• [Activity]: Reproduce the items word for word, from their first line through the line that contains "unikke visuelle tiltrækkelighed", with both of those lines included.

[Saved data entries]
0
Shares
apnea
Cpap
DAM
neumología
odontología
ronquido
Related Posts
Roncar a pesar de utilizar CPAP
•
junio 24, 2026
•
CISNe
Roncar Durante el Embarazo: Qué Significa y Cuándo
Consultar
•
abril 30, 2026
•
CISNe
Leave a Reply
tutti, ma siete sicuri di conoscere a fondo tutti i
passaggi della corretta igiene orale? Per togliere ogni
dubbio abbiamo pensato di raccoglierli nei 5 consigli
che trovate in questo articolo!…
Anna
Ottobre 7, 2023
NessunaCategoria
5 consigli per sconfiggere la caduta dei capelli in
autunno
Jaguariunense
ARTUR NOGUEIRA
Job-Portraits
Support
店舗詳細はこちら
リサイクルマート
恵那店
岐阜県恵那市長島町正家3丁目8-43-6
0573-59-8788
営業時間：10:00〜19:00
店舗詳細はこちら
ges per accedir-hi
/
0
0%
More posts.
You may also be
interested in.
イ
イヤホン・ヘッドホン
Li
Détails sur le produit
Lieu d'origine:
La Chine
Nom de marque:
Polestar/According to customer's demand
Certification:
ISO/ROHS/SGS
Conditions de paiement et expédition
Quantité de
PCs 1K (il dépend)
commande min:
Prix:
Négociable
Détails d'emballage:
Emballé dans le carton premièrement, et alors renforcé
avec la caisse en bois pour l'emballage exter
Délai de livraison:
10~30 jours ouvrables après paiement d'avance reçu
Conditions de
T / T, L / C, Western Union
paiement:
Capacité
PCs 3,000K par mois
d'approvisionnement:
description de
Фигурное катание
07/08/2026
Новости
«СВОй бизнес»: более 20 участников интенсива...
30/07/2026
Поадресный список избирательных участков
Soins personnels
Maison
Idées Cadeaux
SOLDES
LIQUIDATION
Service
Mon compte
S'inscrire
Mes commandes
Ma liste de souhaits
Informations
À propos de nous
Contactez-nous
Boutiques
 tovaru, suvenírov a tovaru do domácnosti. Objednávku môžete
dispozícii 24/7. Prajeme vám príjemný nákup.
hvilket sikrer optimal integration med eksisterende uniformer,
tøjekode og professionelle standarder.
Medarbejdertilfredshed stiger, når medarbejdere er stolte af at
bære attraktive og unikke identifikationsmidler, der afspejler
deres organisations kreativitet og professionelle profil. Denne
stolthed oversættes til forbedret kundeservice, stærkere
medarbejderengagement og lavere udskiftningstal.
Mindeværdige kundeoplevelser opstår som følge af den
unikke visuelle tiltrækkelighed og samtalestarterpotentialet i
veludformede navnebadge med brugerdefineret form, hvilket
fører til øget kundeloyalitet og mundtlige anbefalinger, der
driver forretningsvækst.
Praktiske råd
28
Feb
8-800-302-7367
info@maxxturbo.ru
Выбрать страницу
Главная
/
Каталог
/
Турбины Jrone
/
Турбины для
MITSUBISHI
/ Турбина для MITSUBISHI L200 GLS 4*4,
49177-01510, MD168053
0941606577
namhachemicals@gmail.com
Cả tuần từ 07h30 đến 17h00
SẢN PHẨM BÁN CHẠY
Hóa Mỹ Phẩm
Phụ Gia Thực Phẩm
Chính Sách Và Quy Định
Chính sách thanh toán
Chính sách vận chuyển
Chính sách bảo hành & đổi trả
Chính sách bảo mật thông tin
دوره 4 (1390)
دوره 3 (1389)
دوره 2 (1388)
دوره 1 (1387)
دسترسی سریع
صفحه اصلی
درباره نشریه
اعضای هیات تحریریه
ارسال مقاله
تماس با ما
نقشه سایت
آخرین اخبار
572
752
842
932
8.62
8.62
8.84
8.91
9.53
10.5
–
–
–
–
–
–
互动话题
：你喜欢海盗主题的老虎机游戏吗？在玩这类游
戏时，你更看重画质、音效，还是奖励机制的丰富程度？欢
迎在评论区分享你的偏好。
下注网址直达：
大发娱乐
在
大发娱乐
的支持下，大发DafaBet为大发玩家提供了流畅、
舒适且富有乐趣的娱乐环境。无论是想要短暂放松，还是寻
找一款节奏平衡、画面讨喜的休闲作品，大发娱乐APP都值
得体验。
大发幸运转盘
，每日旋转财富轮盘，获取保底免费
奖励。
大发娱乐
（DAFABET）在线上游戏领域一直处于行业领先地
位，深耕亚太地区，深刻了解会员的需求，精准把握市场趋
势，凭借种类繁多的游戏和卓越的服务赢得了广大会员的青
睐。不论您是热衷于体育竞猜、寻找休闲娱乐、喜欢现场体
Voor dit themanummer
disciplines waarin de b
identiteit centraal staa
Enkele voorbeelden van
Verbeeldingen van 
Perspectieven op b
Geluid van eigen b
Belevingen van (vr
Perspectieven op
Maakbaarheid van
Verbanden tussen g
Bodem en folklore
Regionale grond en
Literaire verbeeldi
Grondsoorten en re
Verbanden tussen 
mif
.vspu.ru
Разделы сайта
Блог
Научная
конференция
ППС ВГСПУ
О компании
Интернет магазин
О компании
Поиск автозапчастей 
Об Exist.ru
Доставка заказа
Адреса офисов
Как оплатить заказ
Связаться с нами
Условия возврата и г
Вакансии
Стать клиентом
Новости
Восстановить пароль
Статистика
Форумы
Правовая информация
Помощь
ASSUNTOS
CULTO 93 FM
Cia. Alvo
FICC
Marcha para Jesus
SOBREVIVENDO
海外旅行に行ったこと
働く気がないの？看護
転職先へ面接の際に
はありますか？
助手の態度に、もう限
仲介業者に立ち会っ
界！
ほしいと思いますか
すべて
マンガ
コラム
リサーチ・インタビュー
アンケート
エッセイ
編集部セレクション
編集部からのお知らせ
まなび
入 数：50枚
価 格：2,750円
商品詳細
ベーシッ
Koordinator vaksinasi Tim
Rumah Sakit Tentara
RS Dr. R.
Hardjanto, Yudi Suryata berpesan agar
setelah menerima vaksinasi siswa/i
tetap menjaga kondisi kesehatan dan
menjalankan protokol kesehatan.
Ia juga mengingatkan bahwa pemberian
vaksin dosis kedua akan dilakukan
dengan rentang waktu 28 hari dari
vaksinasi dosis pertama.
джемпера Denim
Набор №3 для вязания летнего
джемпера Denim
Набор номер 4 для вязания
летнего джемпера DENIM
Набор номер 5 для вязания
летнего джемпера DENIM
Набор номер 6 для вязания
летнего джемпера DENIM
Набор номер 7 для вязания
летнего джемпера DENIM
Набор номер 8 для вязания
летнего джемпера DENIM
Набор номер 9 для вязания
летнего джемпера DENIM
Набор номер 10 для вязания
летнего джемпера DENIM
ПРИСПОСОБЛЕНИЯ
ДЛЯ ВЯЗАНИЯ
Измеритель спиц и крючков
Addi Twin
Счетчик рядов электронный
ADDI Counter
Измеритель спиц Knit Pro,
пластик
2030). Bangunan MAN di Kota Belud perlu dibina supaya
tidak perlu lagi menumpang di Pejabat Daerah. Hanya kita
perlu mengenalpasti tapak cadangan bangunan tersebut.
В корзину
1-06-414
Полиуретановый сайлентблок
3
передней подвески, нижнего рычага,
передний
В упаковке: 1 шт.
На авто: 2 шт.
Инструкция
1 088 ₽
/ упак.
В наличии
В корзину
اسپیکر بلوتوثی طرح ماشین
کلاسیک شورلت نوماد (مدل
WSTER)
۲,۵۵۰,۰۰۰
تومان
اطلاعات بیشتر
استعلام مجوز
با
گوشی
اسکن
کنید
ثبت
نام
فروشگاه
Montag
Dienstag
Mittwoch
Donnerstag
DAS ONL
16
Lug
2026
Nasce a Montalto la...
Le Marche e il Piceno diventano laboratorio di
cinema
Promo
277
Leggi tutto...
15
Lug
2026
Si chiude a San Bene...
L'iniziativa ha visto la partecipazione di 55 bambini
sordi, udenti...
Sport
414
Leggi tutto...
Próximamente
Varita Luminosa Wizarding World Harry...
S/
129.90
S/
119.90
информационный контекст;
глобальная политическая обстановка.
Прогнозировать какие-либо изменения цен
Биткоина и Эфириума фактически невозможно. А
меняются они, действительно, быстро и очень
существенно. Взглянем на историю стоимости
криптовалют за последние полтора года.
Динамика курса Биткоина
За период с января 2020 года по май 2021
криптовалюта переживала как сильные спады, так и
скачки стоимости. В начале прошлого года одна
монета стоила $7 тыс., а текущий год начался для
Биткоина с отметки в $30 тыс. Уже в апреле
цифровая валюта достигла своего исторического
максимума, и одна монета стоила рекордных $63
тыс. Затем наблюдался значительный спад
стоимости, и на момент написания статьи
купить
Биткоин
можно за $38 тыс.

• [Output below]:
0
Shares
apnea
Cpap
DAM
neumología
odontología
ronquido
Related Posts
Roncar a pesar de utilizar CPAP
•
junio 24, 2026
•
CISNe
Roncar Durante el Embarazo: Qué Significa y Cuándo
Consultar
•
abril 30, 2026
•
CISNe
Leave a Reply
tutti, ma siete sicuri di conoscere a fondo tutti i
passaggi della corretta igiene orale? Per togliere ogni
dubbio abbiamo pensato di raccoglierli nei 5 consigli
che trovate in questo articolo!…
Anna
Ottobre 7, 2023
NessunaCategoria
5 consigli per sconfiggere la caduta dei capelli in
autunno
Jaguariunense
ARTUR NOGUEIRA
Job-Portraits
Support
店舗詳細はこちら
リサイクルマート
恵那店
岐阜県恵那市長島町正家3丁目8-43-6
0573-59-8788
営業時間：10:00〜19:00
店舗詳細はこちら
ges per accedir-hi
/
0
0%
More posts.
You may also be
interested in.
イ
イヤホン・ヘッドホン
Li
Détails sur le produit
Lieu d'origine:
La Chine
Nom de marque:
Polestar/According to customer's demand
Certification:
ISO/ROHS/SGS
Conditions de paiement et expédition
Quantité de
PCs 1K (il dépend)
commande min:
Prix:
Négociable
Détails d'emballage:
Emballé dans le carton premièrement, et alors renforcé
avec la caisse en bois pour l'emballage exter
Délai de livraison:
10~30 jours ouvrables après paiement d'avance reçu
Conditions de
T / T, L / C, Western Union
paiement:
Capacité
PCs 3,000K par mois
d'approvisionnement:
description de
Фигурное катание
07/08/2026
Новости
«СВОй бизнес»: более 20 участников интенсива...
30/07/2026
Поадресный список избирательных участков
Soins personnels
Maison
Idées Cadeaux
SOLDES
LIQUIDATION
Service
Mon compte
S'inscrire
Mes commandes
Ma liste de souhaits
Informations
À propos de nous
Contactez-nous
Boutiques
 tovaru, suvenírov a tovaru do domácnosti. Objednávku môžete
dispozícii 24/7. Prajeme vám príjemný nákup.
hvilket sikrer optimal integration med eksisterende uniformer,
tøjekode og professionelle standarder.
Medarbejdertilfredshed stiger, når medarbejdere er stolte af at
bære attraktive og unikke identifikationsmidler, der afspejler
deres organisations kreativitet og professionelle profil. Denne
stolthed oversættes til forbedret kundeservice, stærkere
medarbejderengagement og lavere udskiftningstal.
Mindeværdige kundeoplevelser opstår som følge af den
unikke visuelle tiltrækkelighed og samtalestarterpotentialet i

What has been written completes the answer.